La vida estudiantil en el colegio Maius de Cracovia no tenía, por consiguiente, nada que envidiar a la de las demás universidades del mundo. Nicolás disfrutó de ella, pero sobre todo disfrutó de las lecciones de un prestigioso profesor en artes liberales, Albert de Brudzewo, que en el curso de una larga estancia en Italia había conocido a Lorenzo el Magnífico, Marsilio Ficino, Pico della Mirandola y Leonardo da Vinci, había traducido muchas obras del griego, del árabe o del hebreo al latín y después al polaco, y mantenía una abundante correspondencia con los mayores talentos de Europa, dispuestos todos ellos a liberar al viejo mundo de las trabas de las edades oscuras a fin de hacer renacer la armoniosa belleza de la sabiduría de los antiguos.

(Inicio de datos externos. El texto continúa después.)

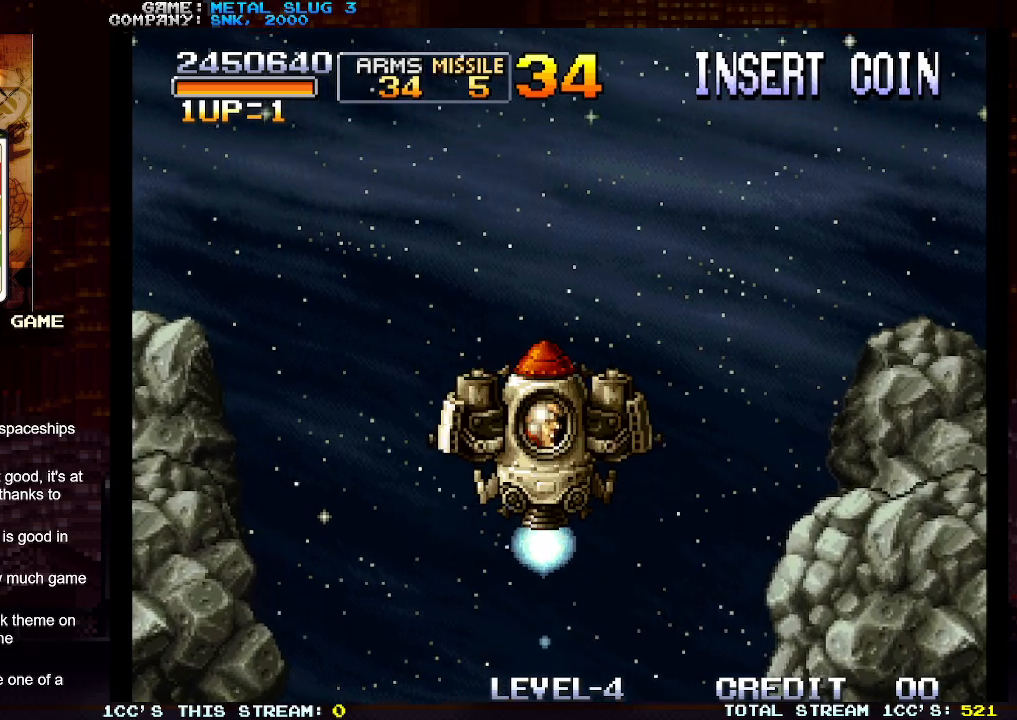
{"buttons": [], "left_stick": "center", "events": [[67, "TRIANGLE", "down"], [200, "TRIANGLE", "up"]]}
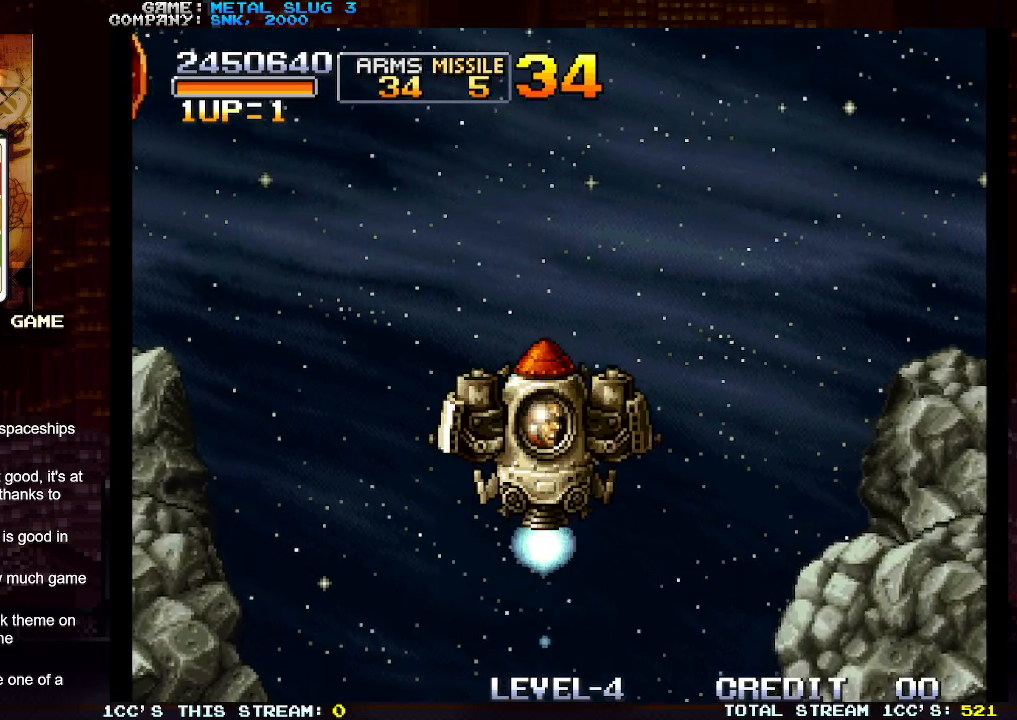
{"buttons": [], "left_stick": "center", "events": [[83, "left_stick", "left"], [183, "left_stick", "center"], [233, "left_stick", "right"], [367, "left_stick", "left"], [500, "left_stick", "center"]]}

Brudzewo, autor también de varias obras matemáticas, se dio cuenta muy pronto de las prodigiosas aptitudes de Nicolás en ese terreno, y de su vivo interés por aprender. Decidió darle clases particulares y le recomendó muchos libros que no tenían la menor relación con el derecho canónico. Un derecho canónico que Nicolás descuidaba sobremanera. Había asimilado muy pronto la dialéctica de la filosofía escolástica, que encontraba tan pesada en la forma como pueril en el fondo. Pero era necesario pasar por ella para obtener una sinecura, con la ayuda del tío Lucas, que le permitiría ser el continuador de su maestro Brudzewo en la búsqueda de los saberes antiguos y el descubrimiento de los nuevos.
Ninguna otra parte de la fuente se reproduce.